Member of the Alabama Senate from the 26th district
- In office November 9, 1983 – November 6, 2002
- Preceded by: Don Harrison
- Succeeded by: Quinton Ross

Member of the Alabama House of Representatives from the 77th district
- In office November 8, 1978 – November 9, 1983
- Preceded by: Rufus Lewis
- Succeeded by: John Buskey

Personal details
- Born: December 9, 1922 Montgomery, Alabama
- Died: February 11, 2007 (aged 84) Montgomery, Alabama
- Party: Democratic
- Alma mater: Tennessee State University
- Profession: Attorney

= Charles Langford =

American politician (1922–2007)

Charles Douglas Langford (December 9, 1922 – February 11, 2007) was an Alabama state senator who represented Rosa Parks in the famous civil rights case of the 1960s. Attorney Langford served in the Alabama Legislature as a State Representative, District 77, Montgomery County, from 1976 to 1983, and as a State Senator, District 26, Montgomery County, from 1983 to 2002. He was the sixth child of Nathan G. and Lucy Brown Langford. Mr. Langford was one of two black lawyers in Montgomery at this time.

==Early education==

Langford completed two years at Tuskegee Institute before being drafted in the US Army during World War II, where he served overseas as a truck driver in the European Theater Operation. Langford had an honorable discharge from the Army in 1946. Langford earned his law degree at The Catholic University of America. He had earned his undergraduate degree at Tennessee State University in 1948. He was a partner in the law firm of Gray, Langford, Sapp, McGowan, Gray and Nathanson.

==Cases==

Langford was also a lawyer who represented civil rights activist Rosa Parks subsequent to her arrest on December 1, 1955, for refusing to give up her seat to a white man on a Montgomery bus. In 1993, representing a group of black legislators, Langford helped end the flying of a Confederate battle flag from the dome of the State Capitol in Montgomery.

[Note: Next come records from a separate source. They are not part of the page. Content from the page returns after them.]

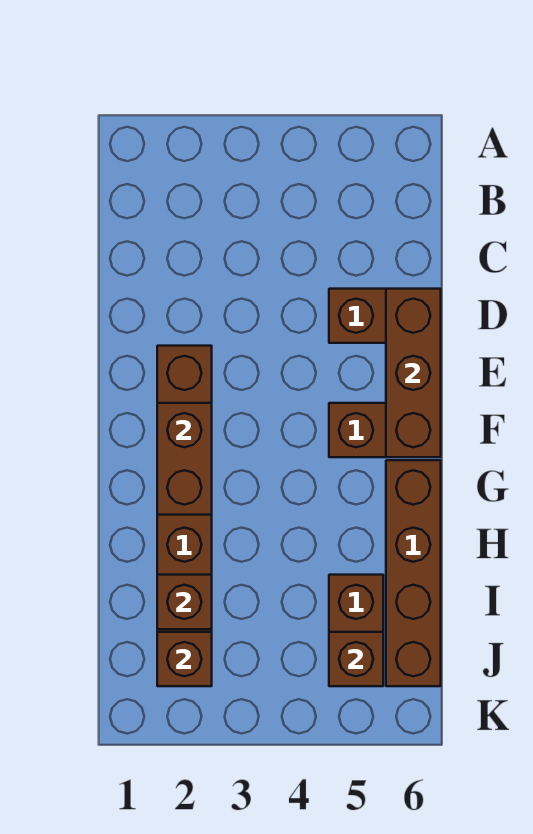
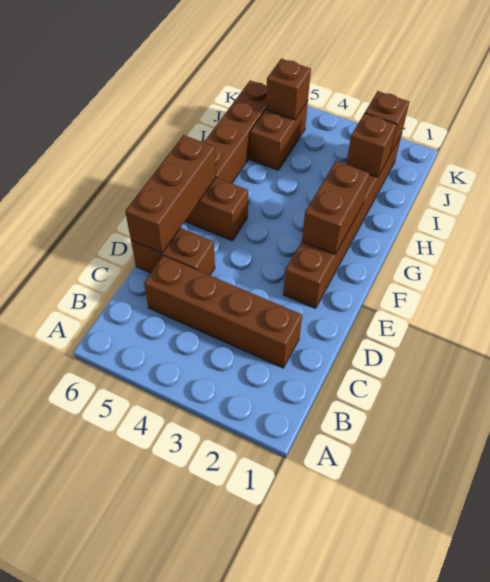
none -> brown brick C2:C5 level 1

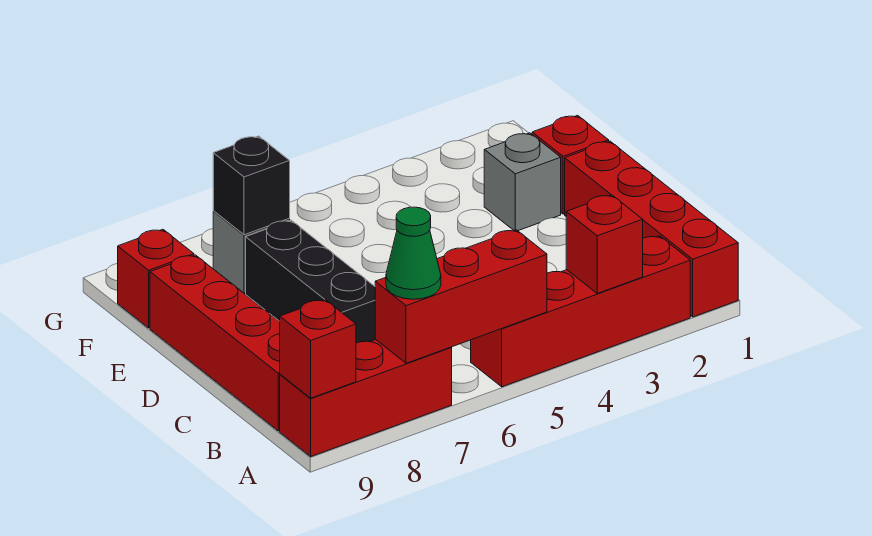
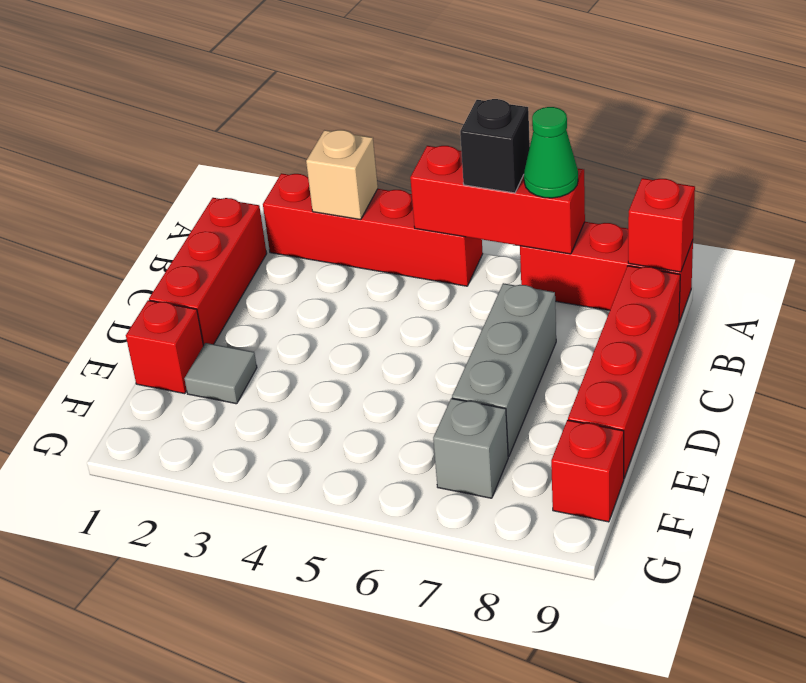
red brick A1:D1 level 1 -> red brick B1:D1 level 1
red brick A3 level 2 -> tan brick A3 level 2
black brick C7:E7 level 1 -> grey brick C7:E7 level 1
grey brick E2 level 1 -> grey tile E2 level 1
black brick F7 level 2 -> black brick A6 level 3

In 1964 he represented Arlam Carr in a lawsuit against Montgomery's Board of Education that led to the desegregation of the city's public schools.

==Later life==
In 1953, he was admitted to the Alabama State Bar, and opened his law office on Monroe Street in Montgomery. Langford stayed in Montgomery and continued to represent local African-Americans in civil rights cases. He served five terms in the Senate before retiring in 2002. Survivors include a sister, Mattie Lee Langford. Langford died on February 11, 2007, at his home in Montgomery. He was 84. Langford died in his sleep, his niece Audrey Anderson told The Associated Press.